Il ds Milanese e la finalissima “Io, cavallo pazzo del Varese”

Una partita in un fotogramma: la corsa folle di Mauro Milanese, ad esultare per il gol di Terlizzi, iniziata nel tunnel degli spogliatoi e finita in mezzo al campo. Nonostante l’espulsione, nonostante l’ordine tassativo del quarto uomo di andare in tribuna, nonostante tutto quanto.

Milanese, ci racconti quella scena.
Sono stato espulso, più o meno in occasione del rigore chiesto dal Verona. Io me la sono presa comoda, sono uscito lentamente, come se fossi stato in campo e avessi voluto perdere tempo.

Poi?
Mi sono messo all’imbocco del tunnel che conduce agli spogliatoi, ma mi hanno intimato di andare via almeno tre o quattro volte: lì non ci potevo stare, e il procuratore federale mi ha ordinato di andare in tribuna.

E lei ci è andato?
Ho detto agli steward che avrebbero dovuto accompagnarmi di andarci loro, in tribuna: con la cravatta biancorossa e la giacca con lo stemma del Varese, con lo stadio che mi insultava dall’inizio della partita. Andateci voi, gli ho detto.

E loro?
Sono stati dei grandi. Mi hanno detto di restare pure lì ma di non fare casino, di stare nascosto dietro a loro perché altrimenti li avrei messi in difficoltà: ho promesso che sarei stato bravo.

E invece?
E invece, ho tradito la promessa fatta. Al gol di Terlizzi non ho capito più nulla, il vecchio Mauro “Cavallo Pazzo” Milanese dei tempi in cui giocavo è tornato fuori, e sono schizzato in campo per festeggiare. Ancora, come se fossi stato un giocatore. Come se avessi segnato io.

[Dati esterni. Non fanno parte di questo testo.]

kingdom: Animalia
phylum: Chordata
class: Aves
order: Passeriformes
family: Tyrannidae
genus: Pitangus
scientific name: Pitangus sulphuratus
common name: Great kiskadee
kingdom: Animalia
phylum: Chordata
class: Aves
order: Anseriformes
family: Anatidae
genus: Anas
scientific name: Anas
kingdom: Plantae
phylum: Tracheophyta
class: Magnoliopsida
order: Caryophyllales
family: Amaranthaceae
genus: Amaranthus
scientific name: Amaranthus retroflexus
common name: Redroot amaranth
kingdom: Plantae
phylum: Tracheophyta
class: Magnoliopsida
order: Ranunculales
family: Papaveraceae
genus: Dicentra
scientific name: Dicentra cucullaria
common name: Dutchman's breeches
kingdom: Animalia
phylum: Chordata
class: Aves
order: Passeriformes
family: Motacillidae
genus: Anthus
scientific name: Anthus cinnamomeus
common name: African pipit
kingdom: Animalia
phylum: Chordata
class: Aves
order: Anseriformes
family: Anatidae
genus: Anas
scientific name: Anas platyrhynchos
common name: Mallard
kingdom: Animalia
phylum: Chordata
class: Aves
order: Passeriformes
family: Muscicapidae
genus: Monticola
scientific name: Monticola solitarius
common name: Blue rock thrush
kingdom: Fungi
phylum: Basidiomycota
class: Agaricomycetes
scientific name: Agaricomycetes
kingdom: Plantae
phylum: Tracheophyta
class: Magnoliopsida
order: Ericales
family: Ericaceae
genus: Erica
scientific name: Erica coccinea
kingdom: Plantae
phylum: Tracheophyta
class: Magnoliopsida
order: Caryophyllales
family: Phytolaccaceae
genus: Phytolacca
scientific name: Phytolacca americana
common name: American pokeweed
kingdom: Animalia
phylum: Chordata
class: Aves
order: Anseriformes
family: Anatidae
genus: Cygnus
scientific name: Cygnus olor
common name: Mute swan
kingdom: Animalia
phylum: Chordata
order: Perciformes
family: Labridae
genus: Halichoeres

E dopo il gol, dove si è messo?
Dopo che ho tradito la fiducia dei miei amici steward, sono dovuto entrare negli spogliatoi: ho visto gli ultimi minuti in tv, e verso la fine sono tornato fuori. Ma non ero più solo, perché nel frattempo dalla tribuna erano scesi tutti i giocatori che non erano stati convocati. Pronti a entrare in campo per festeggiare.

Fischio finale.
Ho perso la testa: Cavallo Pazzo, seconda parte. Per la prima volta da quando sono qui al Varese, sono andato a festeggiare sotto la curva.